In 2008, Obama regaled the crowd with his agenda for the future: “defeat the Taliban … work with Russia … seek a partnership that extends across this entire continent … answer the call for a new dawn in the Middle East … send a direct message to Iran … support the Lebanese who marched and bled for democracy …” and on and on. Five years later, the speech reads like a list of things not accomplished: the Taliban were not defeated; the Russian reset failed; Iran ignored the direct message; Hezbollah hijacked the Lebanese democracy; the “new dawn” in the Middle East saw a U.S. ally removed in Egypt (with U.S. assistance), a U.S. ambassador murdered in Libya (with no U.S. response), a U.S. stance in Syria that amounted to mere rhetoric; and on and on.

The 2013 Berlin speech consisted of warmed-over citizen-of-the-world rhetoric, poorly delivered, to a crowd 97 percent smaller than in 2008. The speech was replete with references to the Berlin Wall, but Obama again failed to acknowledge Reagan’s historic address. He proffered a historical account from which the American president’s contribution was absent (it was “citizens who choose whether to be defined by a wall, or whether to tear it down”). He intoned that since now “we face no concrete walls,” the new task involves less tangible ones: “as long as walls exist in our hearts to separate us from those who don’t look like us, or think like us, or worship as we do, then we’re going to have to work harder, together, to bring those walls of division down.”
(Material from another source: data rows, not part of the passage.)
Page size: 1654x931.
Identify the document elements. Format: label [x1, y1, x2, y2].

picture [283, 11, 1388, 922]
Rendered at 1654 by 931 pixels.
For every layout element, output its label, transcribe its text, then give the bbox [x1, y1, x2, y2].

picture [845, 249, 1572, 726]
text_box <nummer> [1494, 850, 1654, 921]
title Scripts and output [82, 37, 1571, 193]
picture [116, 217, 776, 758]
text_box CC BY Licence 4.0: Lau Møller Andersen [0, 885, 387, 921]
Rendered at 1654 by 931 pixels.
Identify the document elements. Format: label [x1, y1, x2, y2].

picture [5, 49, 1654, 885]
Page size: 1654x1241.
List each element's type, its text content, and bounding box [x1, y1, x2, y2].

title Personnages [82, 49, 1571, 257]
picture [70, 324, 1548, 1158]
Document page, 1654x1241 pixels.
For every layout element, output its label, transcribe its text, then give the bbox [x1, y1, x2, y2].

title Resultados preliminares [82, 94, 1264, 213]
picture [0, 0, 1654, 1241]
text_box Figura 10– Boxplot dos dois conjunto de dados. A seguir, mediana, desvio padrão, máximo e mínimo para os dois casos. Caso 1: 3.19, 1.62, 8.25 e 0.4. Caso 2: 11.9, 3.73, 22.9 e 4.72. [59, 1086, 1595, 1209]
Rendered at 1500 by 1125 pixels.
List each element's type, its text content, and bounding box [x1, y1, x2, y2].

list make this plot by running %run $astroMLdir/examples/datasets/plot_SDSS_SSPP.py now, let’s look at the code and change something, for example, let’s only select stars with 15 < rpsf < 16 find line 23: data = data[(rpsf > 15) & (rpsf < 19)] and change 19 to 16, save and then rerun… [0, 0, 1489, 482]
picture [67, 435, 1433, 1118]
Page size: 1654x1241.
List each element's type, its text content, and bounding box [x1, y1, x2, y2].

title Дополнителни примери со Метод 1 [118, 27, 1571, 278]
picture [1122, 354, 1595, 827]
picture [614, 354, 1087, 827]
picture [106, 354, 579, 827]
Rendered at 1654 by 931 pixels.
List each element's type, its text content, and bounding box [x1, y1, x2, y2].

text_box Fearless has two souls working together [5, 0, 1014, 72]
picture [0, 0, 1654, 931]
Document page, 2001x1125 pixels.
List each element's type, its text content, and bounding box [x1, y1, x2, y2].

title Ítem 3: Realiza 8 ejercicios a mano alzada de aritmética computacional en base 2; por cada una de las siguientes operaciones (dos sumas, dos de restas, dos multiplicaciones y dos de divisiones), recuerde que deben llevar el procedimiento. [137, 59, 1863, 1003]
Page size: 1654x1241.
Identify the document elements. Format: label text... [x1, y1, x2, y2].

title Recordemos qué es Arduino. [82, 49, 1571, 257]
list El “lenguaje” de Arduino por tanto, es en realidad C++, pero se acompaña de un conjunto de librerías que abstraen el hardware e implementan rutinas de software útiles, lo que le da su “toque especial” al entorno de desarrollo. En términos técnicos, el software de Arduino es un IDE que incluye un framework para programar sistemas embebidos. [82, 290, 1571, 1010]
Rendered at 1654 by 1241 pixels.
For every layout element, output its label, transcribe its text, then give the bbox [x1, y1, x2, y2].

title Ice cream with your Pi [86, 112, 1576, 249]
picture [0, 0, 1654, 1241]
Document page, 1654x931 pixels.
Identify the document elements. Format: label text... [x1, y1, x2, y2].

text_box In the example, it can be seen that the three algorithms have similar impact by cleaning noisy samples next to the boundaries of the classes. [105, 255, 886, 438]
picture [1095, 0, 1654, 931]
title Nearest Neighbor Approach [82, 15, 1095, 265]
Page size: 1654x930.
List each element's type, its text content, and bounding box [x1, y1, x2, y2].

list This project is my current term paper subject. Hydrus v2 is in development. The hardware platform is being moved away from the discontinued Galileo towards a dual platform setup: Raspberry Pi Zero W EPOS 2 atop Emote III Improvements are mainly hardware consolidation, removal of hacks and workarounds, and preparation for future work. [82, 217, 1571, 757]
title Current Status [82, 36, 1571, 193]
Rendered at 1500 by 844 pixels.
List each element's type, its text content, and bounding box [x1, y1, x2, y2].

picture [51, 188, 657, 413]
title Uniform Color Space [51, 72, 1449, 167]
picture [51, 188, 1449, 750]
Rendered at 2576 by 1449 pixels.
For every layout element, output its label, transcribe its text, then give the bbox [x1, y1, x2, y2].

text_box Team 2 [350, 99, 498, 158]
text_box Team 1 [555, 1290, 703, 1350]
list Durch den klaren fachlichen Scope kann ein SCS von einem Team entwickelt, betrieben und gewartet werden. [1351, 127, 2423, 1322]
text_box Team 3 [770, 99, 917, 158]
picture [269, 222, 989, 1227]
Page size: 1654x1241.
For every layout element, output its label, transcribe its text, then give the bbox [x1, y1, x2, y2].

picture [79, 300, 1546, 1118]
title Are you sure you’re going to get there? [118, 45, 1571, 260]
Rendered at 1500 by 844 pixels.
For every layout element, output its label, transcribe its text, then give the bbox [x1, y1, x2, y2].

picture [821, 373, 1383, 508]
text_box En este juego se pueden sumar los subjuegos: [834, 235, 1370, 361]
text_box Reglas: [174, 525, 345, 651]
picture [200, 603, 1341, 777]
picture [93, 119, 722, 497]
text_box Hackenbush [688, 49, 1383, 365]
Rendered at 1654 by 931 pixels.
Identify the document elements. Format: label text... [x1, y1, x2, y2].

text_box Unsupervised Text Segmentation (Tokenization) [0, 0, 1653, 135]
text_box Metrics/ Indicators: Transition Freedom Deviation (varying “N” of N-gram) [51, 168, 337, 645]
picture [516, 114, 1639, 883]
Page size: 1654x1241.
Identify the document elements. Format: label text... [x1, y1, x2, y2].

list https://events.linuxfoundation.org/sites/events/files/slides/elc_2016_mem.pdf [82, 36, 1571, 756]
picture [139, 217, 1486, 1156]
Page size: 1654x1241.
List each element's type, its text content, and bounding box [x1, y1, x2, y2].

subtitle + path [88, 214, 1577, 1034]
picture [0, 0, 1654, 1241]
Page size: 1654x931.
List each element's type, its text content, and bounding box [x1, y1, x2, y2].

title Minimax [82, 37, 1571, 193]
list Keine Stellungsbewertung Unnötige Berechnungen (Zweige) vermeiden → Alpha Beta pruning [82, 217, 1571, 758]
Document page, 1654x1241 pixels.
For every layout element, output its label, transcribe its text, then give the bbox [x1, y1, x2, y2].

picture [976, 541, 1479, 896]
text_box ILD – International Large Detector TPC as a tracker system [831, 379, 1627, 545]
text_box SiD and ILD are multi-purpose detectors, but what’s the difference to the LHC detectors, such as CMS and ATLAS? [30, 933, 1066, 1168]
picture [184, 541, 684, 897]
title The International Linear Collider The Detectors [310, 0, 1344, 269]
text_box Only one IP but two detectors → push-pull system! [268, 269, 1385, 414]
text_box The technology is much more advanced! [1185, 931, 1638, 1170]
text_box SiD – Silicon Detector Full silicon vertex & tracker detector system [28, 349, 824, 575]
The evening before the speech, deputy national security advisor Ben Rhodes briefed the press on it. He told reporters its “historical context” was important; it would be given at the “place where U.S. Presidents have gone to talk about the role of the free world essentially, whether it was President Kennedy or President Reagan standing at the Brandenburg Gate,” and that the Gate, “given its history of U.S. Presidents — President Reagan, President Clinton — speaking there … is an appropriate place to do the speech.” In the speech, however, Obama mentioned only JFK. For some reason, he chose not to mention his other two predecessors.

Kennedy and Reagan’s Berlin speeches were both aimed at a specific threat–the one posed by the Soviet Union. In 2013, the countries that arguably constitute the similar strategic challenge are Iran and North Korea (once considered part of an “axis of evil”–tyrannical regimes, seeking nuclear weapons, explicitly threatening the U.S. and its allies). Obama’s 2013 speech devoted one sentence to that subject. He asserted “we can forge a new international framework for peaceful nuclear power, and reject the nuclear weaponization that North Korea and Iran may be seeking.”

One suspects the “new international framework” is another Obama pipe dream, and that the key challenge is to enforce the existing one. But “rejecting” the Iranian and North Korean violations is going to take more than rhetoric.